(SOLD): BIBBS, Hart Leroy. Archive.

(Paris): Hart Leroy Bibbs, 1977-1985. Small archive of works by Hart Leroy Bibbs, an African American photographer, jazz musician, poet, and artist, who born in Kansas, MO., lived in France from the 1960s where he adopted the jazz-filled lifestyle of artists living in Paris, becoming part of a group of black American artists — among them Louis Armstrong, Amiri Baraka and Ted Joans with whom he collaborated on Double Trouble. Al Jones who now recites Bibbs poetry from memory at poetry readings in the New York says of Bibbs prose it, “‘tore him up.’ “He would write for his life, it was like he bled every time.” with Bibbs basing most of his poetry on his ill health and use of drugs. The archive comprises:
1. “The Hanging Box”. An unpublished typescript of the first 27 pages of a novel written in homage to Chester Himes and featuring Himes’s two-man African American detective team, Coffin Ed and his partner Grave Digger Jones. In For Love of Imabelle (1957), Himes’s first Harlem crime novel, a villain throws acid in Coffin Ed’s face. This vicious attack scars the detective both physically and emotionally for the rest of the Hime’s nine-book series. Coffin Ed’s acid-scarred face is often described in grotesque and frightening terms and comes to represent the potential terror he himself could unleash. As a result of this incident, Ed is known to be very quick to the trigger and subject to extremely violent rages when interrogating suspected criminals. This is one of the few characteristics that distinguishes him from his partner, Grave Digger. Grave Digger often acts as the restraining voice or hand when Ed seems close to the edge of excessive force. In this work the two detectives are sent to France, at the request of the F.B.I., to locate a missing American painter. It is unknown if the novel was ever completed we have here the only known example which comprises 27 A4 sheets, recto printing, with some minor ink corrections.

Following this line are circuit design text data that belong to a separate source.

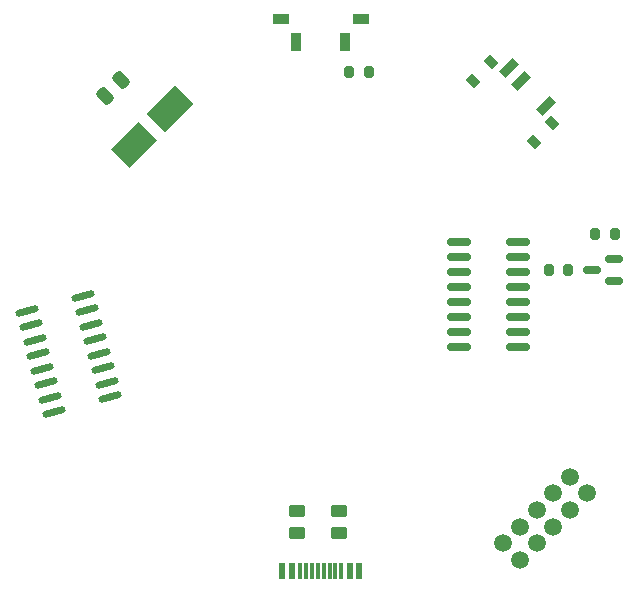
<source format=gbr>
%TF.GenerationSoftware,KiCad,Pcbnew,7.0.9*%
%TF.CreationDate,2025-01-08T15:48:33+01:00*%
%TF.ProjectId,DB-radar,44422d72-6164-4617-922e-6b696361645f,rev?*%
%TF.SameCoordinates,Original*%
%TF.FileFunction,Paste,Bot*%
%TF.FilePolarity,Positive*%
%FSLAX46Y46*%
G04 Gerber Fmt 4.6, Leading zero omitted, Abs format (unit mm)*
G04 Created by KiCad (PCBNEW 7.0.9) date 2025-01-08 15:48:33*
%MOMM*%
%LPD*%
G01*
G04 APERTURE LIST*
G04 Aperture macros list*
%AMRoundRect*
0 Rectangle with rounded corners*
0 $1 Rounding radius*
0 $2 $3 $4 $5 $6 $7 $8 $9 X,Y pos of 4 corners*
0 Add a 4 corners polygon primitive as box body*
4,1,4,$2,$3,$4,$5,$6,$7,$8,$9,$2,$3,0*
0 Add four circle primitives for the rounded corners*
1,1,$1+$1,$2,$3*
1,1,$1+$1,$4,$5*
1,1,$1+$1,$6,$7*
1,1,$1+$1,$8,$9*
0 Add four rect primitives between the rounded corners*
20,1,$1+$1,$2,$3,$4,$5,0*
20,1,$1+$1,$4,$5,$6,$7,0*
20,1,$1+$1,$6,$7,$8,$9,0*
20,1,$1+$1,$8,$9,$2,$3,0*%
%AMRotRect*
0 Rectangle, with rotation*
0 The origin of the aperture is its center*
0 $1 length*
0 $2 width*
0 $3 Rotation angle, in degrees counterclockwise*
0 Add horizontal line*
21,1,$1,$2,0,0,$3*%
G04 Aperture macros list end*
%ADD10R,1.450000X0.900000*%
%ADD11R,0.900000X1.600000*%
%ADD12RotRect,0.800000X1.600000X315.000000*%
%ADD13RotRect,1.000000X0.800000X315.000000*%
%ADD14RoundRect,0.200000X-0.200000X-0.275000X0.200000X-0.275000X0.200000X0.275000X-0.200000X0.275000X0*%
%ADD15R,0.600000X1.450000*%
%ADD16R,0.300000X1.450000*%
%ADD17RotRect,3.350000X2.200000X225.000000*%
%ADD18RotRect,3.355200X2.207911X225.000000*%
%ADD19RoundRect,0.150000X0.758066X0.358415X-0.835712X-0.068637X-0.758066X-0.358415X0.835712X0.068637X0*%
%ADD20RoundRect,0.250000X-0.450000X0.262500X-0.450000X-0.262500X0.450000X-0.262500X0.450000X0.262500X0*%
%ADD21RoundRect,0.250000X0.159099X-0.512652X0.512652X-0.159099X-0.159099X0.512652X-0.512652X0.159099X0*%
%ADD22RoundRect,0.200000X0.200000X0.275000X-0.200000X0.275000X-0.200000X-0.275000X0.200000X-0.275000X0*%
%ADD23RoundRect,0.150000X0.587500X0.150000X-0.587500X0.150000X-0.587500X-0.150000X0.587500X-0.150000X0*%
%ADD24RoundRect,0.150000X0.825000X0.150000X-0.825000X0.150000X-0.825000X-0.150000X0.825000X-0.150000X0*%
%ADD25C,1.500000*%
G04 APERTURE END LIST*
D10*
%TO.C,SW1*%
X98225000Y-103698000D03*
X104975000Y-103698000D03*
D11*
X99500000Y-105698000D03*
X103700000Y-105698000D03*
%TD*%
D12*
%TO.C,SW2*%
X117537802Y-107880218D03*
X118598462Y-108940878D03*
X120719782Y-111062198D03*
D13*
X116052878Y-107385243D03*
X114497243Y-108940878D03*
X121214757Y-112547122D03*
X119659122Y-114102757D03*
%TD*%
D14*
%TO.C,R12*%
X120904000Y-124968000D03*
X122554000Y-124968000D03*
%TD*%
D15*
%TO.C,J1*%
X104850000Y-150469000D03*
X104050000Y-150469000D03*
D16*
X102850000Y-150469000D03*
X101850000Y-150469000D03*
X101350000Y-150469000D03*
X100350000Y-150469000D03*
D15*
X99150000Y-150469000D03*
X98350000Y-150469000D03*
X98350000Y-150469000D03*
X99150000Y-150469000D03*
D16*
X99850000Y-150469000D03*
X100850000Y-150469000D03*
X102350000Y-150469000D03*
X103350000Y-150469000D03*
D15*
X104050000Y-150469000D03*
X104850000Y-150469000D03*
%TD*%
D17*
%TO.C,BT1*%
X85793383Y-114358617D03*
D18*
X88868942Y-111291928D03*
%TD*%
D19*
%TO.C,U6*%
X81504216Y-127145883D03*
X81832916Y-128372608D03*
X82161616Y-129599334D03*
X82490316Y-130826060D03*
X82819017Y-132052786D03*
X83147717Y-133279512D03*
X83476417Y-134506237D03*
X83805117Y-135732963D03*
X79023784Y-137014117D03*
X78695084Y-135787392D03*
X78366384Y-134560666D03*
X78037684Y-133333940D03*
X77708983Y-132107214D03*
X77380283Y-130880488D03*
X77051583Y-129653763D03*
X76722883Y-128427037D03*
%TD*%
D20*
%TO.C,R1*%
X103124000Y-145391500D03*
X103124000Y-147216500D03*
%TD*%
D21*
%TO.C,C3*%
X83354557Y-110221124D03*
X84698059Y-108877622D03*
%TD*%
D22*
%TO.C,R5*%
X105664000Y-108204000D03*
X104014000Y-108204000D03*
%TD*%
D23*
%TO.C,Q2*%
X126413500Y-125918000D03*
X126413500Y-124018000D03*
X124538500Y-124968000D03*
%TD*%
D20*
%TO.C,R2*%
X99568000Y-145391500D03*
X99568000Y-147216500D03*
%TD*%
D22*
%TO.C,R13*%
X126492000Y-121920000D03*
X124842000Y-121920000D03*
%TD*%
D24*
%TO.C,U7*%
X118299000Y-122555000D03*
X118299000Y-123825000D03*
X118299000Y-125095000D03*
X118299000Y-126365000D03*
X118299000Y-127635000D03*
X118299000Y-128905000D03*
X118299000Y-130175000D03*
X118299000Y-131445000D03*
X113349000Y-131445000D03*
X113349000Y-130175000D03*
X113349000Y-128905000D03*
X113349000Y-127635000D03*
X113349000Y-126365000D03*
X113349000Y-125095000D03*
X113349000Y-123825000D03*
X113349000Y-122555000D03*
%TD*%
D25*
%TO.C,J2*%
X118473787Y-149530641D03*
X117059573Y-148116427D03*
X119888000Y-148116427D03*
X118473787Y-146702214D03*
X121302214Y-146702214D03*
X119888000Y-145288000D03*
X122716427Y-145288000D03*
X121302214Y-143873787D03*
X124130641Y-143873787D03*
X122716427Y-142459573D03*
%TD*%
M02*

</source>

2. “La Malade Obscene” / “He Couldn’t Hold It.” (Paris): 1984 Handwritten short story 5-pages in black marker together with a 2-page typescript version of the same story which concerns an awkward incident during a visit to the Frankfurt International Book Fair.
3. “Par for the Course.” (Paris): 1984. Handwritten account, 9-pages, of a concert by Mal Waldron Centre culturel de
Soissons, November, 1984. Bibbs tells of travelling from Paris for the concert, and hanging with Waldron before and after the concert. Waldron was an American jazz pianist, and Billie Holiday’s regular accompanist from April 1957 until her death in July 1959. Waldron after a heroin overdose in 1963 was left unable to play or remember any music, moving to Europe he slowly regained his skills.
4. “Free Jazz from Strange Fruit” (Paris): 1983. Handwritten dialogue, 15-pages, in passionate support of Arthur Doyle who had been imprisoned in France for the alleged rape of two women at gunpoint. Doyle was later pardoned and released in 1988. Doyle was an American jazz saxophonist, bass clarinettist, flutist, and vocalist who was best known for playing what he called “free jazz soul music”. He moved to Paris in 1981 where he began an association with multi-instrumentalist Alan Silva and his Celestrial Communication Orchestra, and participating in the recording of the album Desert Mirage in 1982. He was arrested in 1983, during his five years in prison Doyle wrote over 150 songs that became the Arthur Doyle Songbook — nursery rhyme-like folk tunes and obsessively-rendered, deceptively simple lyrics in homage to fallen heroes and family figures that, in performance, would be interspersed with saxophone squall and microtonal flute twitter.
5. “No Jazz in Misr”. (Paris): 1982. Handwritten account, 12-pages (including cover sheet with black marker decoration) of a trip to Cairo where Bibbs met the Egyptian jazzmen Yehya Khalil, the founder of the Cairo Jazz Quartet, the first jazz band in Egyptian history, and Salah Ragab who accompanied Sun Ra during his 1984 European Tour.
6. Manifesto Optkorption. (Framingham, MA): Wooley the Newt Productions Ltd, 1980. First edition. First edition. 16 pages. French translation (Jeanne Catala) of a booklet that looks at the relationship between thought, music and photography. The booklet is illustrated with eleven portraits of musicians including Charlie Mingus, Nina Simone, Sugar Blue, Don Cherry and others. A very good example in stapled wrappers.
7. Photographic portrait of French author, Marc Albert-Levin. Portrait measures approx. 15cm by 9cm and is signed on the reverse by Bibbs.
8. Photographic portrait of Barbara Summers. Portrait measures approx. 13.5cm by 10cm and is signed on the reverse by Bibbs. Summers was a successful model, being represented by Ford Models, one of America’s top agencies for 17 years, and author of Skin Deep – the story of Black models in America and abroad – the definitive work on black women in the modelling industry.